**Texte proposé**
Octobre 2006

Dernière mise à jour:vendredi 27 octobre 2006 - Accueil - Premier jour - Archives - Message



Le temps du vide



Mardi 17 octobre


Pour je ne sais quelle obscure raison l'intégralité de ce site avait été vidée par l'hébergeur depuis quelques jours. Une vilaine page de type "erreur 404" répondait à toute tentative d'accès. Avais-je dépassé le volume d'octets attribués ? Y a t-il eu un bug ? Serait-ce dû aux rachats successifs de l'hébergeur (par Tiscali, puis Alice, apparemment filiale de Télécom Italia) ? Quoi qu'il en soit, averti par une lectrice, j'ai entrepris de restaurer l'ensemble. Il me faudra un certain temps pour que tout soit de nouveau accessible dans les archives d'avant 2003 (ancien journal "Idéal et réalité"), plus complexes à gérer du fait de la construction alambiquée des pages de cette époque.

De retour après une absence de quelques jours, me retrouver ainsi spolié, dépossédé de ce site, m'a fait prendre conscience de la fragilité de ce qui semble acquis. Ainsi en est-il de ma présence en ce cyber-monde, dans lequel je n'existe que par la possibilité que j'y ai de m'exprimer en un lieu connu de ceux qui me lisent. Nous sommes, écrivants du net, tous dépendants de ces hébergeurs gratuits qui peuvent, du jour au lendemain, nous supprimer.

Cet incident, sans gravité, se produit à un moment singulier de mon parcours puisque je suis en train de vider la maison où je vivais, tandis que ma compagne évide de sa présence ce qui fût notre nid familial. Meubles et pièces qui se vident... Par ailleurs une autre relation essentielle et fondamentale semble s'être vidée de sa substance, vidée de ses échanges nourriciers. Dans un autre registre c'est mon avenir professionnel qui est vide de projets tangibles. Pourtant tous ces vides ont un avantage: ils font de la place, remettent les compteurs à zéro, offrent de nouvelles perspectives, libèrent du temps et de l'espace. Et permettent de construire autre chose à la place...



Par ailleurs, on l'aura remarqué, j'espace de plus en plus mes interventions ici. Ce n'est pas par lassitude vis à vis de l'écriture, mais par effet de mutation: je m'interroge sur le rôle qu'ont pu jouer mes écrits sur mon existence et mes choix. Quel personnage ai-je fait naître en voulant être au plus près de l'authenticité ? Suis-je à sa hauteur ? Qui suis-je, entre le théoricien de l'écrit et celui qui doit s'adapter à sa propre réalité ? Suis-je ce que je désire être ?
Autant d'échos pour ce "moi fictionnel" dont parle Valclair. Ce journal m'a mené fort loin à la découverte de moi-même, mais simultanément m'a fait prendre conscience du décalage qui existe entre ce que je suis vraiment et ce que je pense être. Ou voudrais être. Décalage dont il ne dépend que de moi de le réduire, pour peu que je m'en donne le temps. Ne pas céder à la tentation du résultat immédiat.

(Entrées du jeu de données)
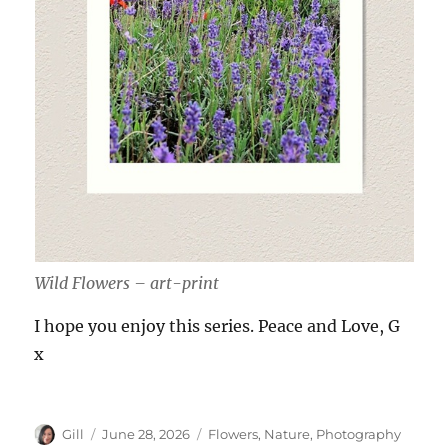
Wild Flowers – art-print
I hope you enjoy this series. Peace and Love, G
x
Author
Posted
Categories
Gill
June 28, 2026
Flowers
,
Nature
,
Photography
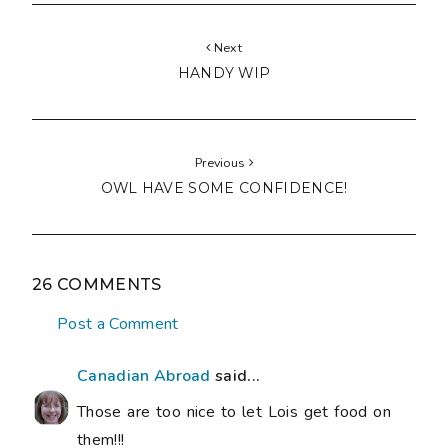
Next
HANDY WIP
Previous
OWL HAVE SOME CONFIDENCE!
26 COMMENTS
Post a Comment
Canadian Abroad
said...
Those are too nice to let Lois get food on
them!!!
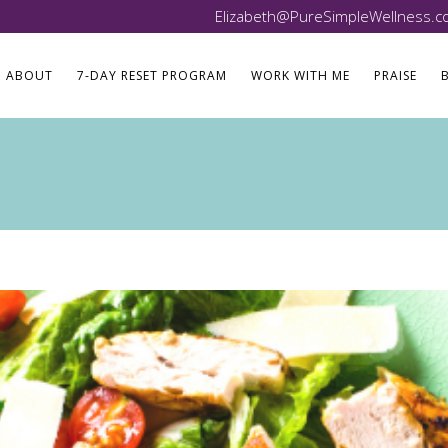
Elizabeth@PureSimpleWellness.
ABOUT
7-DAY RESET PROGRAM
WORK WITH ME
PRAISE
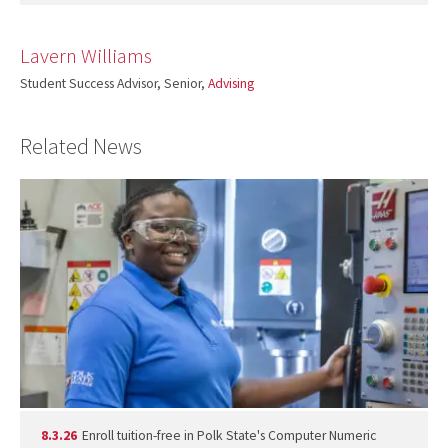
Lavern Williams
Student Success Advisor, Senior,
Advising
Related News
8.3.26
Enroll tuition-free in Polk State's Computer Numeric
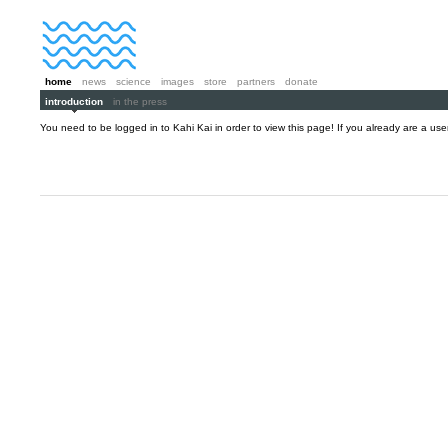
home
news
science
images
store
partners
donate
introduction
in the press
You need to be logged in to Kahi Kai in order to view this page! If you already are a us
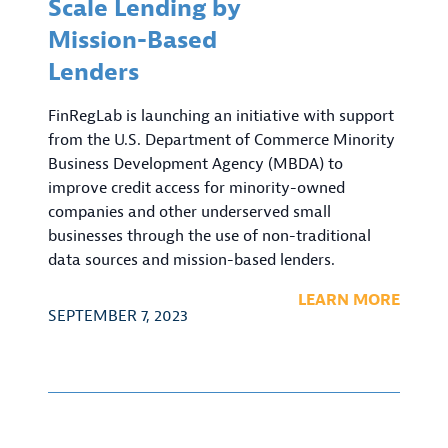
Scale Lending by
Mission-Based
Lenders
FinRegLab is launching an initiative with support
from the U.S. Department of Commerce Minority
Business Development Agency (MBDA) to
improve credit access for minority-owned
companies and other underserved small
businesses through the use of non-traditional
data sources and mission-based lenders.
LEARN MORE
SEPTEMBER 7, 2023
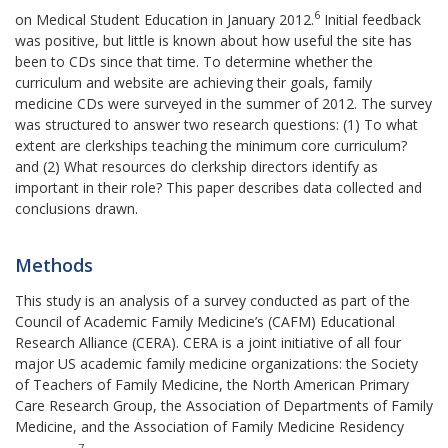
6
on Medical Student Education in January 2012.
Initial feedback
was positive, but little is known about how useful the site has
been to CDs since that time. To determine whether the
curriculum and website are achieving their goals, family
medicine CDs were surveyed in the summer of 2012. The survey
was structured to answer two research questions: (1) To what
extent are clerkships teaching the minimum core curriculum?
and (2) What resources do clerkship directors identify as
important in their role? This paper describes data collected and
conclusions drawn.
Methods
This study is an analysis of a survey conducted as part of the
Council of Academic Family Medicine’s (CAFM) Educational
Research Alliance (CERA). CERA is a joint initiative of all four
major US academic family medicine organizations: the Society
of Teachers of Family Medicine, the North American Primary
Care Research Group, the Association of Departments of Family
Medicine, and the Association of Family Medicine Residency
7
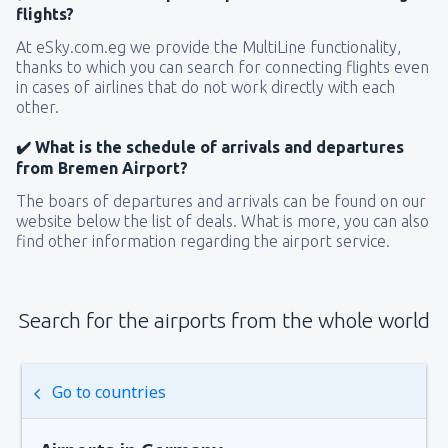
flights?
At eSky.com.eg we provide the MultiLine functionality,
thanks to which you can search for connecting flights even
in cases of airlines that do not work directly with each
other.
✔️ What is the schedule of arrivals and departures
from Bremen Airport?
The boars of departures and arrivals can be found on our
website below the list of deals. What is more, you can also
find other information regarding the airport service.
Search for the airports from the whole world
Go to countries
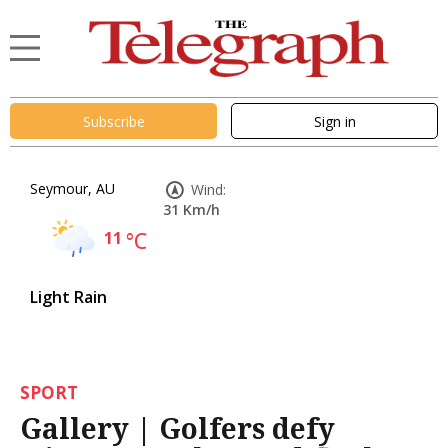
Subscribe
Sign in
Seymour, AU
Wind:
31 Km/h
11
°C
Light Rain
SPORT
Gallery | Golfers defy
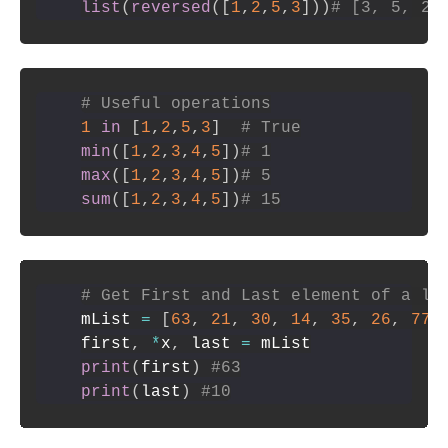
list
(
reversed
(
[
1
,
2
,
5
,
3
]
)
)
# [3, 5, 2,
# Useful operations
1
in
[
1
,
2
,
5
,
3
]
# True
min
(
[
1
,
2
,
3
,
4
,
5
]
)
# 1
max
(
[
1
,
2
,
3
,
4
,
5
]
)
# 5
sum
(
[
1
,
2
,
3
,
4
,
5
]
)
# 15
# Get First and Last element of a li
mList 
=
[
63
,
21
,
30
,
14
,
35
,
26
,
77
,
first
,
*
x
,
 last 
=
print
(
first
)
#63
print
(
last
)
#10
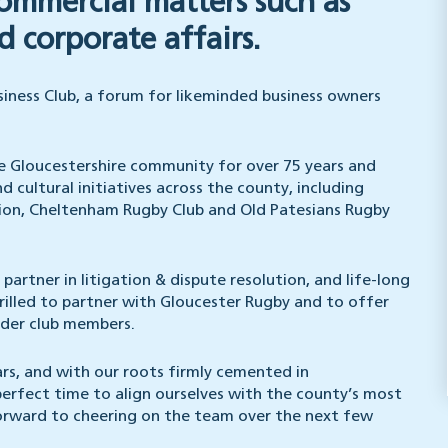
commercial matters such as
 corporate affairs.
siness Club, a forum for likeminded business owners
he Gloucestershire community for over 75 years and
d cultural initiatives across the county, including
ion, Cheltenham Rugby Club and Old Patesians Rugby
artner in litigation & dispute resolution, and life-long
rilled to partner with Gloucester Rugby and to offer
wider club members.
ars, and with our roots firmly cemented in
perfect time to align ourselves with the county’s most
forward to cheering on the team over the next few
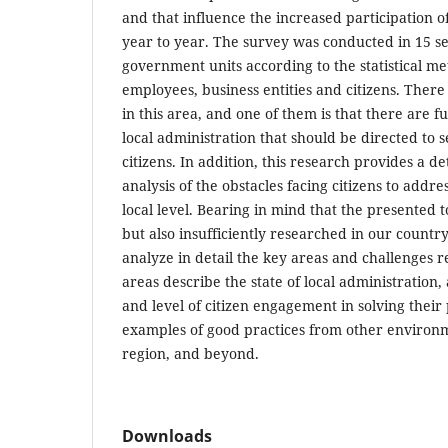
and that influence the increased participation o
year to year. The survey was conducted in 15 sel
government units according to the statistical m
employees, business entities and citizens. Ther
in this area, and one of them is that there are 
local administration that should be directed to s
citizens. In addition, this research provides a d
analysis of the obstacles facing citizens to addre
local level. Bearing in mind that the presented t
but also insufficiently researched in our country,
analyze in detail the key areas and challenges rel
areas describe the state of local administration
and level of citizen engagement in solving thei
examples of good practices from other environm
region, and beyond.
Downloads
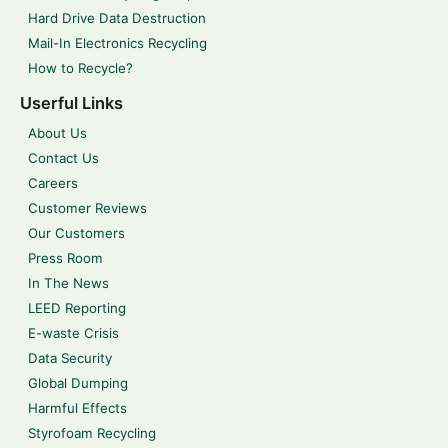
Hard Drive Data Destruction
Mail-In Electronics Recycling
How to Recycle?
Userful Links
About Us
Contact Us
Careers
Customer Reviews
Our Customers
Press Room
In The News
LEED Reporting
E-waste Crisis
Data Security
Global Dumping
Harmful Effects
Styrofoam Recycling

**Travail à faire**
1. Les affirmations suivantes sont-elles conformes au texte « Le temps du vide » ? Répondez par oui ou par non et citez les mots du texte qui tranchent. (a) Une lectrice a signalé le problème du site. (b) Les interventions s'espacent par lassitude envers l'écriture. (c) Les archives d'avant 2003 correspondent à l'ancien journal « Idéal et réalité ».
2. D'après le texte « Le temps du vide », par quelles sociétés l'hébergeur a-t-il été successivement racheté ?
3. Poursuivez le texte « Le temps du vide » à partir de sa dernière phrase.
Les enregistrements n'ont aucun lien avec le texte « Le temps du vide ».

**Corrigé**
1.
(a) Oui : « averti par une lectrice ».
(b) Non : « Ce n'est pas par lassitude vis à vis de l'écriture, mais par effet de mutation ».
(c) Oui : « les archives d'avant 2003 (ancien journal "Idéal et réalité") ».

2. Par Tiscali, puis par Alice.

3.
C'est lorsque je me trouve éloigné du monde instantané de l'internet qu'il m'arrive d'avoir l'impression d'y vivre dans un monde parallèle. C'est tellement différent de ce qu'est la réalité sensorielle... Au point que je me demande parfois si je ne devrais pas tout couper. Me déconnecter de la toile. Revenir au monde réel et tangible, celui des limites et des contraintes, mais aussi celui des sensations, des plaisirs, du temps et de l'espace retrouvés. La liberté que l'écriture offre aux pensées ne serait-elle pas un détournement de réalité ? Que suis-je si je ne reste que dans le cérébral ?

Quitter ce monde "virtuel", aux sensations et émotions pourtant bien réelles... l'idée me trotte dans la tête depuis pas mal de temps. L'effacement inopiné de ce site offrait une belle occasion, et d'autant plus que durant quelques jours d'absence mes questionnements s'étaient réactivés... Pourtant je n'ai pas saisi cette opportunité. Je ne crois pas que je pourrais résister au sevrage définitif d'un moyen de communication qui a tant contribué à changer ma vie. Par contre je peux faire évoluer mon rapport à cette écriture publique, et je pense que c'est ce qui opère ces derniers temps. J'avais déjà commencé à organiser cette masse colossale d'écrits, pour les rendre accessibles selon les différents thèmes que j'ai été amené à développer. J'ai aussi dans l'idée de conserver ce travail, et pour cela de le déposer en archives ailleurs que seulement sur le net. C'est le signe tangible d'un détachement, d'une mise au passé.

En fait, et ce n'est probablement pas vraiment surprenant dans une période telle que ce que je vis, j'ai l'impression qu'une profonde mutation est en cours. La plupart des piliers et repères de mon existence ont été déplacés, modifiés, ou se sont délités. D'autres, solides, ont émergé du chaos. Je crois que le séisme est passé et que le temps de la reconstruction est venu. Patiemment...







Face à moi-même



Lundi 23 octobre


Ça se passe en Afrique, dans une région pauvre soumise à une insécurité latente. Une femme européenne travaille dans un village, en mission humanitaire temporaire. C'est la première fois et elle ne connaît pas encore très bien les usages. Elle est effarée par la pauvreté et les menaces qui pèsent sur la population, qui peut être spoliée d'un jour à l'autre de ses terres et du village. L'occupant dispose d'un pouvoir dont il peut user à sa guise, suivant un plan d'appropriation. Une population opprime une autre.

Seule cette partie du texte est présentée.